Wanneer gelden de beveiligingseisen?
De ABRO-eisen gelden als u een opdracht doet met risico’s voor de nationale veiligheid. Uw opdrachtgever (Rijksoverheid of politie) bepaalt eerst of er mogelijke risico’s zijn.
Voorbeelden van risico’s voor de nationale veiligheid:
- Uw opdrachtgever deelt gevoelige informatie met u, zoals staatsgeheimen, vertrouwelijke documenten, persoonsgegevens of reisgegevens van medewerkers.
- U werkt op een bijzondere locatie zoals een datacenter of een security operation center (dit geldt voor bijvoorbeeld ICT-leveranciers, schoonmakers of schilders).
- U werkt aan computersystemen waarop gevoelige informatie wordt verwerkt (u levert bijvoorbeeld software of ICT).
- U werkt in of aan bijzondere gebouwen, zoals een detentiecentrum, vliegveld of wapenopslag.
Voor welke ondernemers gelden de beveiligingseisen?
Ondernemers die te maken kunnen krijgen met de ABRO-eisen bij een overheidsopdracht zijn bijvoorbeeld:
- ICT-bedrijven (cloud-providers, software ontwikkelaars, leveranciers van ICT-middelen, telecom providers)
- dienstverleners (schoonmakers, schilders, beveiligingsbedrijven, auditbedrijven, consultancy bedrijven, transportbedrijven, reisbureaus, opleidingscentra, vertaalbureaus, cateringbedrijven)
- bouwondernemers (architectenbureaus, bouwbedrijven, technische installatie bureaus)
- bedrijven die werken met radar, crypto, wapensystemen, persoonsgegevens, datacenters en communicatiemiddelen
Wat zijn de beveiligingseisen bij een overheidsopdracht?
Als er risico is voor de nationale veiligheid, dan bepaalt uw opdrachtgever het beveiligingsniveau voor uw opdracht en welke beveiligingseisen gelden. Hoe hoger het beveiligingsniveau, hoe strenger de beveiligingseisen. De beveiligingseisen gaan over:
Bestuur en organisatie
Deze beveiligingseisen gelden altijd. U moet bijvoorbeeld inzicht geven in de bedrijfsstructuur en de personen met invloed binnen het bedrijf. De eisen voor bestuur en organisatie staan in hoofdstuk 1 van de ABRO.
Betrouwbaarheid van het personeel
Deze beveiligingseisen gelden altijd. Uw personeel heeft bijvoorbeeld een Verklaring van Geen Bezwaar (VGB) of een Verklaring Omtrent het Gedrag (VOG) nodig. Het personeel heeft een geheimhoudingsplicht of moet een training doen. De eisen voor personeel staan in hoofdstuk 2 van de ABRO.
Fysieke beveiliging
Deze beveiligingseisen zijn afhankelijk van de opdracht en de locatie en gaan bijvoorbeeld over toegang en beveiliging van gebouwen en transport. De eisen voor fysieke beveiliging staan in hoofdstuk 3 van de ABRO.

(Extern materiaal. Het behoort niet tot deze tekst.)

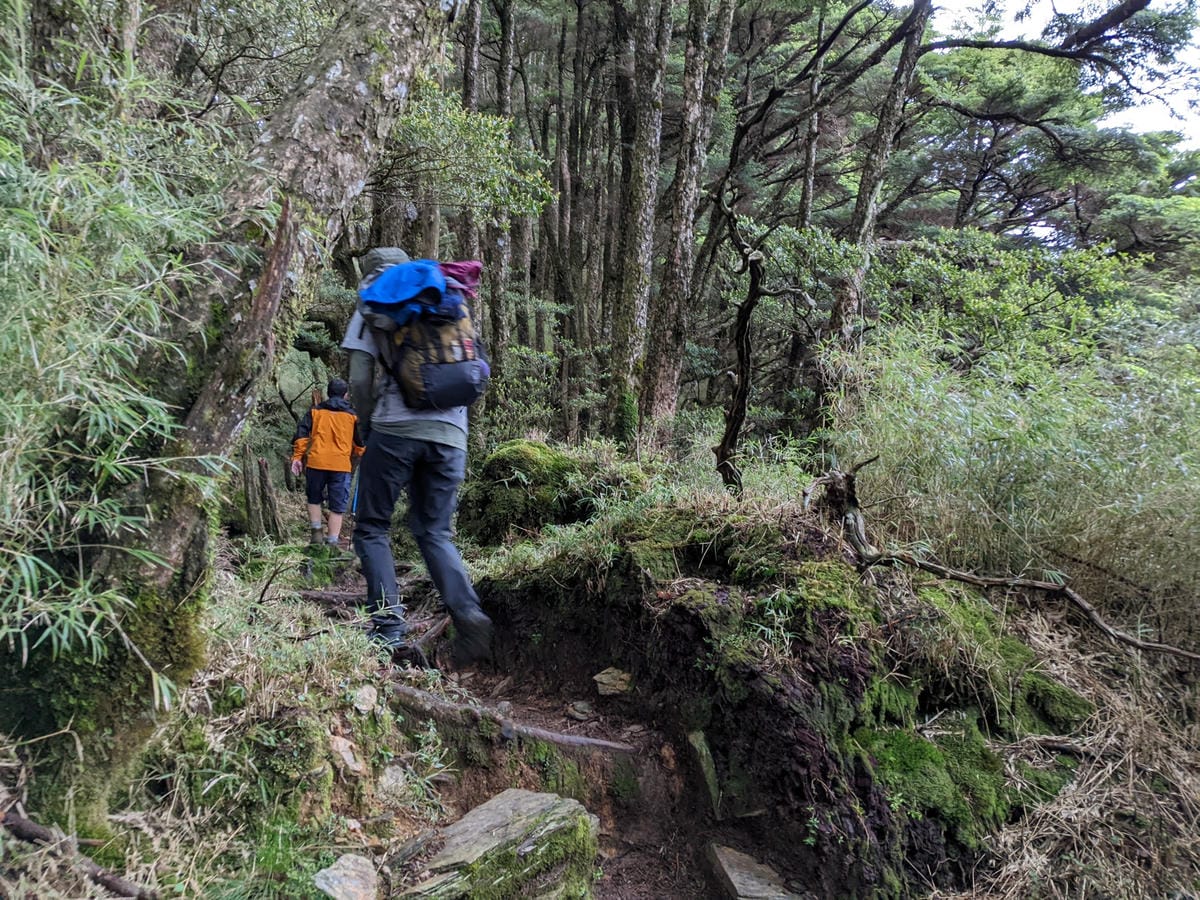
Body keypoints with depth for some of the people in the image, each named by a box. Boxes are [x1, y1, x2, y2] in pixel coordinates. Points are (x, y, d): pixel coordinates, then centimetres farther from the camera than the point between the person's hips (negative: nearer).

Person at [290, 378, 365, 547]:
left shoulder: (315, 411, 11)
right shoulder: (352, 416, 10)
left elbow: (301, 434, 2)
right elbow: (360, 444, 15)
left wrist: (297, 457, 3)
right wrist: (360, 458, 31)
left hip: (317, 463, 1)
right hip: (341, 466, -1)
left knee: (314, 499, 22)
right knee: (337, 507, 4)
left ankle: (316, 533, 16)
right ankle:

Cyber beveiliging (cybersecurity)
Deze beveiligingseisen zijn afhankelijk van de opdracht en de locatie en gaan over de beveiliging van ICT-bedrijfsmiddelen en de beveiliging van data. De eisen voor cyber beveiliging staan in hoofdstuk 4 van de ABRO.
Cloudoplossingen
Deze beveiligingseisen zijn afhankelijk van de opdracht en de locatie en gaan over het beveiligen van informatie (bijvoorbeeld sleutelbeheer en exitstrategie). De eisen voor cloudoplossingen staan in hoofdstuk 5 van de ABRO.
Het Nationaal Bureau Industrieveiligheid (NBIV) onderzoekt of uw bedrijf voldoet aan de ABRO-eisen. Als uw onderneming aan de ABRO-eisen voldoet, krijgt u een positieve ABRO-verklaring van het NBIV en kunt u met de overheidsopdracht starten. Ook tijdens uw opdracht wordt gecontroleerd of u zich aan de beveiligingseisen houdt.